# Lathe help please



## Mikhail2400 (Jun 20, 2018)

Ok I found an old Duro tools model B3052 lathe for $40 at a sales event. Now on the live stock side it only has one of the pointy ends for sticking in the center of the wood. That can be removed but beneath it is a plain old 1/2" shaft which is connected to the pulleys which turn it. Now this seems to be all you can do with this lathe. In the original handbook it shows a flange which would slide on the 1/2" shaft for bowls and whatnot. Of course this is no longer made.
Now I was thinking I could get an adapter to go from 1/2" shaft to 1"x 8TPI threads ( or whatever thread size would be best )and mount a small 3-4" 3 jaw chuck on it. Got a few problems with that though. Number 1 is that feasible and 2 does anyone know where I could find such and adapter or maybe know what its called since Im unable to find one with the search terms ive used? Maybe I should just try to find a 5/8" shaft to flange hub all though those arent exactly popping up on the net either. Any help and ADVICE would be greatly appreciated.

P.S> I know the lathe I have isnt much but I want to try my hand a bit before I sink alot of money in more machinery


----------



## Jim Frye (Aug 24, 2016)

The headstock shaft doesn't have a tapered socket in it? If so, knowing what Morse taper that is will help with accessories.


----------



## Mikhail2400 (Jun 20, 2018)

Jim Frye said:


> The headstock shaft doesn't have a tapered socket in it? If so, knowing what Morse taper that is will help with accessories.


The headstock shaft isnt desigmed to come out. Theres no taper, its just a 1/2" shaft. One end has a grinding wheel then a 4 step pulley, then it goes thru the mount, which has brass bushings, and the other end is where the wood point mount is at. This thing was designed way back in the 30s and it has none of the common amenities which became common later on in small lathes. Thats why Im hunting some sort of coupler to change the shaft to threads.


----------



## holtzdreher (Jul 20, 2016)

Does the spur (pointy thing) have a set screw in the side of it any where? Powrkraft and Shop smith lathes use a plain end shaft that takes a spur that fits over the plain end of the shaft and then tightens with a set screw. I believe the shaft end is a plain 5/8 inch shaft on the Powrkraft and Shop Smith lathes.

**INFORMATION SUPPLIED**
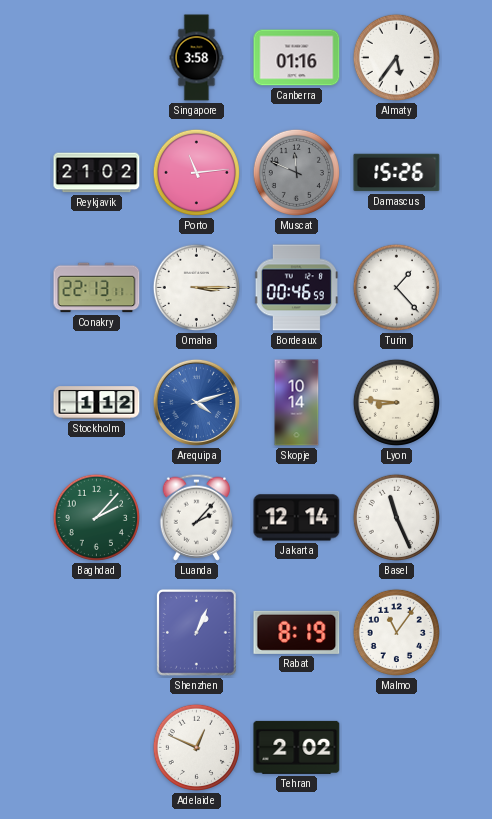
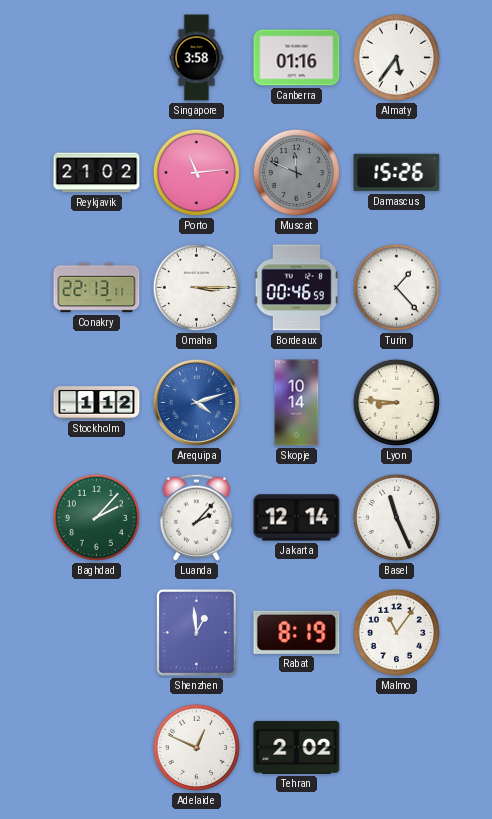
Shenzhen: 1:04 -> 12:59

**JOB 1**
In the lathe thread, how much did the Duro tools lathe cost at the sales event?
**JOB 2**
Extend the lathe thread from its last post.
The lines have nothing to do with the lathe thread.

**WRITTEN ANSWER 1**
$40.

**WRITTEN ANSWER 2**
----------



## Mikhail2400 (Jun 20, 2018)

holtzdreher said:


> Does the spur (pointy thing) have a set screw in the side of it any where? Powrkraft and Shop smith lathes use a plain end shaft that takes a spur that fits over the plain end of the shaft and then tightens with a set screw. I believe the shaft end is a plain 5/8 inch shaft on the Powrkraft and Shop Smith lathes.


Thanks for the name of the "pointy thing" lol. I hate sounding like an idiot.
Anyways yes the spur does have a set screw which has to be loosened for removal of the spur. Not long after I posted this thread I ran across the Shopsmith piece your describing. It is exactly what I am hunting, I just cant find it in a 1/2" shaft size. I think i will just go by Tractor Supply and buy a 1/2" x 5/8" bushing and go the shopsmith adapter route


----------



## Steve Neul (Sep 2, 2011)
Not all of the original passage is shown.